In the five years since the 21st Century began, America’s Bush President has presided over the worst economy in decades, with greater job losses than anytime since the Depression. The current President’s policies have turned a 200-billion-dollar surplus into deficits of half a billion dollars a year. The war in Iraq is, to put it charitably, not going according to plan and is viewed by public opinion worldwide as a war crime. Add to these damaging facts the Abu Ghraib torture scandal, 1400+ dead American soldiers and upwards of 100,000 dead Iraqi civilians, no weapons of mass destruction aside from DU and BUSH STILL WON a second turn!?

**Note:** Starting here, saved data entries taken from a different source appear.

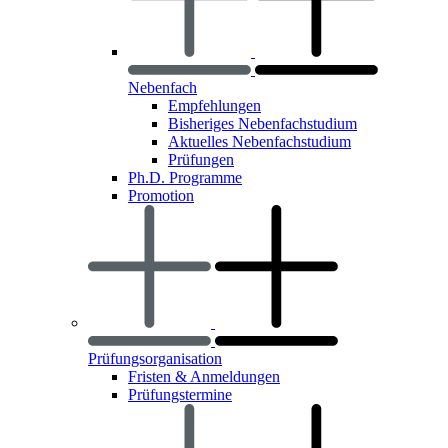
Nebenfach
Empfehlungen
Bisheriges Nebenfachstudium
Aktuelles Nebenfachstudium
Prüfungen
Ph.D. Programme
Promotion
Prüfungsorganisation
Fristen & Anmeldungen
Prüfungstermine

If this had been a Clinton Presidency it’s hard to imagine him being allowed safe exile much less successfully running for another mandate. Then add to this explosive mix the track record of the group running the American administration, a record of manipulation and coercion stretching back twenty-five years to their days spent shaping the Reagan Presidency. It seems all too likely that Marshall, Lappé and the rest of GNN will find no shortage of material over the next few years for satisfying their penchant for keeping really busy. True Lies proves conclusively that there is a great deal of value to at least some “Internet journalism.” We could all do far worse than spending an hour or two a month over the next few years drawing on the resource provided to us free of charge by the computers & cameras of GNN. And that ain’t no lie, damned or otherwise.